En este momento recuerdo las palabras de un estudiante de ciencia política: «Su posición desde dentro del cuarto es de poder; es como un ente poderoso, sin cuerpo, ahí metido lo ve todo y somete con la mirada a los de afuera que vienen a verlo a usted». Todas sacan su iPhone y toman fotos.
—Se acerca con cara tranquila, pero con sigilo, una mujer elegante y respingada que un día vi en una revista donde decían que es de la mejores vestidas de Colombia. Intento dejar que el viento entre por el huequito de la puerta y traiga su perfume.
—Esta tarde un muchacho explicaba a una chica que David Blaine sí lo hace de verdad. La chica está compungida con lo del artista metido en el cuarto.
—Una muchacha joven, de olor ácido y ojos verdes, da vueltas y regresa. Le regalé un pedazo de pintura seca. Sara, la chica de los puntitos negros en el párpado, volvió. Olía delicioso. Luego me quedé solo un rato largo. Me puse a meditar otra vez. Dejé de meditar a los veinte minutos.

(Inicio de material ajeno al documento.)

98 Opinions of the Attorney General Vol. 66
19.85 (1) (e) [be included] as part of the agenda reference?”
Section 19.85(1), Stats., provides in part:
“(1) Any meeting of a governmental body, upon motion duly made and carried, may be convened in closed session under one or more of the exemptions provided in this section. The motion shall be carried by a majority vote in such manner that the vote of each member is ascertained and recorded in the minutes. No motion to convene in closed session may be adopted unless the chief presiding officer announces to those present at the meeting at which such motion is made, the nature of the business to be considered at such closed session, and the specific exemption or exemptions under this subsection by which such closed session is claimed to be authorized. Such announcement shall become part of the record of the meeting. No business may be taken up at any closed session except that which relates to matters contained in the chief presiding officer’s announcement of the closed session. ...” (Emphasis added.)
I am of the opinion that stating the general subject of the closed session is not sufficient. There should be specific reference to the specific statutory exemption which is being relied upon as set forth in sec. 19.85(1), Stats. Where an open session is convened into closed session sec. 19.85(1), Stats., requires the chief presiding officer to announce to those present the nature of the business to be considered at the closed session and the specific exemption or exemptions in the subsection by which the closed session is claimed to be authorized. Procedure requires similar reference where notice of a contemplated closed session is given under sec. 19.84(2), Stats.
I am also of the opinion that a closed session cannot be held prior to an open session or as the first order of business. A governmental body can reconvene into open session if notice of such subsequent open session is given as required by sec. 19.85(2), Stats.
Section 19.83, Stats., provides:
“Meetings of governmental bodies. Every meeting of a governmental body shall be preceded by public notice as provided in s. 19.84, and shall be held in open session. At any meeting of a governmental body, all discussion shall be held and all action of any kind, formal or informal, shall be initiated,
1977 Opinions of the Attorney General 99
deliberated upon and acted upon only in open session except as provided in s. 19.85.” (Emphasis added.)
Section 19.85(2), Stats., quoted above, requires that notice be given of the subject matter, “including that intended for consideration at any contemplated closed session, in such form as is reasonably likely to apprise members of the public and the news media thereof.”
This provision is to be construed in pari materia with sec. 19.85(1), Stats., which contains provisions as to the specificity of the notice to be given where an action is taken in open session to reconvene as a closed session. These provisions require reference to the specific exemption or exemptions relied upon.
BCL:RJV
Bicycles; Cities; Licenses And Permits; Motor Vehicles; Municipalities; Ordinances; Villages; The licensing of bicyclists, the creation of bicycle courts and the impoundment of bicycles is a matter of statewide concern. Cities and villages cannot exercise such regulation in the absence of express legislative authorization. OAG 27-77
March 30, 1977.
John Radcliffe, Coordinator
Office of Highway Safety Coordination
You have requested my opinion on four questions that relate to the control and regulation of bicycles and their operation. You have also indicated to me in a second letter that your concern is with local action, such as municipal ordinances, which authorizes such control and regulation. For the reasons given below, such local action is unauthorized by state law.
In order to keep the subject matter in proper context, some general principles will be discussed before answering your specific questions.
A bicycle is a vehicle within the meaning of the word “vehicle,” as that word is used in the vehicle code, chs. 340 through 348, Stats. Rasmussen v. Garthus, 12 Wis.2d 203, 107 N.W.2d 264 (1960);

Pasadas las tres y sin recibir más visitas decidí dormir, tenía mucho sueño. Me puse la cobija y oí que se acercaban unas voces de mujeres. Eran cuatro o cinco según lo que oía, pero no quería acercarme a mirar porque ya estaba instalado. Se acercaron, miraron, discutieron si yo, ahí quietico, era una persona o un muñeco. En ese momento decidí instintivamente que tenía que acercarme con sigilo al hueco y gritar con toda mi fuerza. Sentí que ya no estaban mirando y que estaban totalmente desprevenidas comentando en alta voz como quien está perfectamente a sus anchas y de repente hice un sonido gutural que las hizo saltar chillando y gritando. «¡Hijueputa, sí hay alguien! ¡Está ahí metido!». Salté y cogí rápidamente la cobija y me envolví en ella. Pasado el shock inicial soltaron tremendas carcajadas, se acercaron un poco, con cuidado, y me vieron envuelto en la cobija. Una tenía cara de emoción y no podía parar de sonreír. Me paré y acerqué el ojo. Las miraba a todas, me miraban, miraban al ojo. Así estuvimos hasta que se relajaron y se fueron comentando entre risas, dispersándose por el corredor hacia la amplia tarde que cubría un tranquilo sábado de campus.

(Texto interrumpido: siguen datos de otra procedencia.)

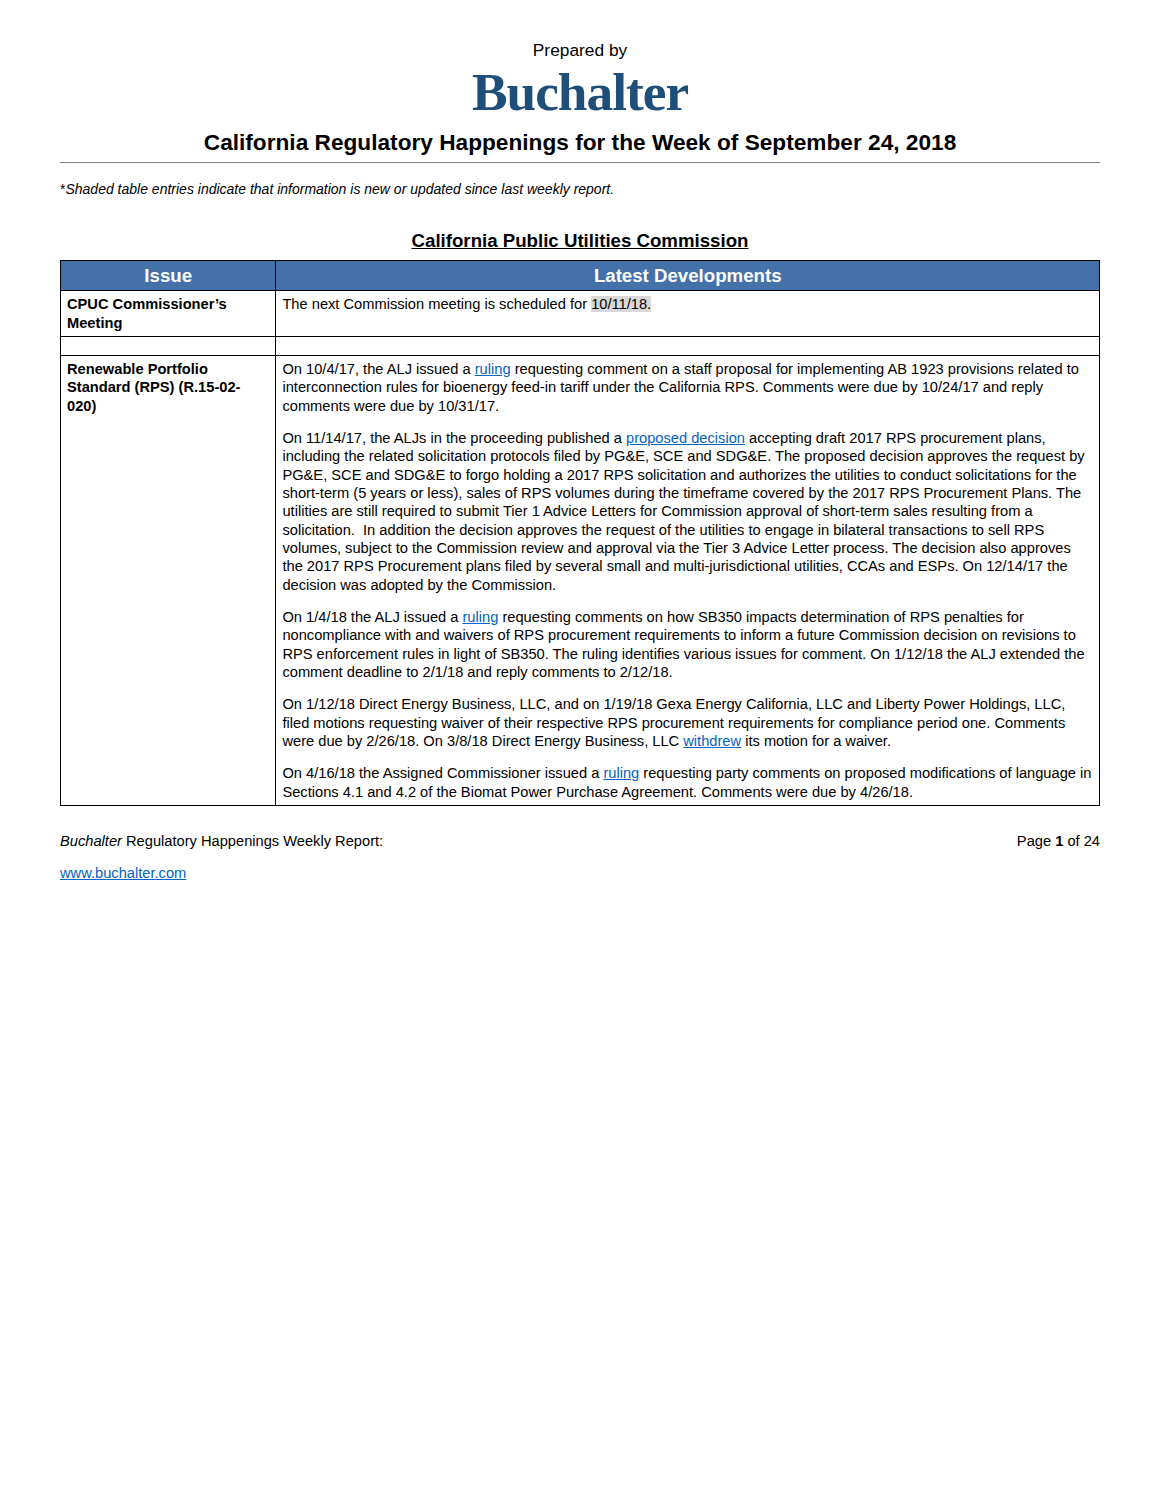Prepared by
Buchalter
California Regulatory Happenings for the Week of September 24, 2018
*Shaded table entries indicate that information is new or updated since last weekly report.
California Public Utilities Commission
| Issue | Latest Developments |
| --- | --- |
| CPUC Commissioner’s Meeting | The next Commission meeting is scheduled for 10/11/18. |
| Renewable Portfolio Standard (RPS) (R.15-02-020) | On 10/4/17, the ALJ issued a ruling requesting comment on a staff proposal for implementing AB 1923 provisions related to interconnection rules for bioenergy feed-in tariff under the California RPS. Comments were due by 10/24/17 and reply comments were due by 10/31/17. On 11/14/17, the ALJs in the proceeding published a proposed decision accepting draft 2017 RPS procurement plans, including the related solicitation protocols filed by PG&E, SCE and SDG&E. The proposed decision approves the request by PG&E, SCE and SDG&E to forgo holding a 2017 RPS solicitation and authorizes the utilities to conduct solicitations for the short-term (5 years or less), sales of RPS volumes during the timeframe covered by the 2017 RPS Procurement Plans. The utilities are still required to submit Tier 1 Advice Letters for Commission approval of short-term sales resulting from a solicitation. In addition the decision approves the request of the utilities to engage in bilateral transactions to sell RPS volumes, subject to the Commission review and approval via the Tier 3 Advice Letter process. The decision also approves the 2017 RPS Procurement plans filed by several small and multi-jurisdictional utilities, CCAs and ESPs. On 12/14/17 the decision was adopted by the Commission. On 1/4/18 the ALJ issued a ruling requesting comments on how SB350 impacts determination of RPS penalties for noncompliance with and waivers of RPS procurement requirements to inform a future Commission decision on revisions to RPS enforcement rules in light of SB350. The ruling identifies various issues for comment. On 1/12/18 the ALJ extended the comment deadline to 2/1/18 and reply comments to 2/12/18. On 1/12/18 Direct Energy Business, LLC, and on 1/19/18 Gexa Energy California, LLC and Liberty Power Holdings, LLC, filed motions requesting waiver of their respective RPS procurement requirements for compliance period one. Comments were due by 2/26/18. On 3/8/18 Direct Energy Business, LLC withdrew its motion for a waiver. On 4/16/18 the Assigned Commissioner issued a ruling requesting party comments on proposed modifications of language in Sections 4.1 and 4.2 of the Biomat Power Purchase Agreement. Comments were due by 4/26/18. |
Buchalter Regulatory Happenings Weekly Report:
Page 1 of 24
www.buchalter.com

—Una mediadora me dijo que a ella le fascinaba que una obra pudiera hablarle, literalmente. La gente sigue yendo y se sigue asombrando.
Referencias
Gómez Lema, Santiago. 2014. «El hombre que vivió 40 años debajo de la escultura de Bolívar», en: El Tiempo, 14 de septiembre, sección Bogotá.
Kafka, Franz. 2003. Obras completas III. Narraciones y otros escritos. Barcelona: Círculo de Lectores.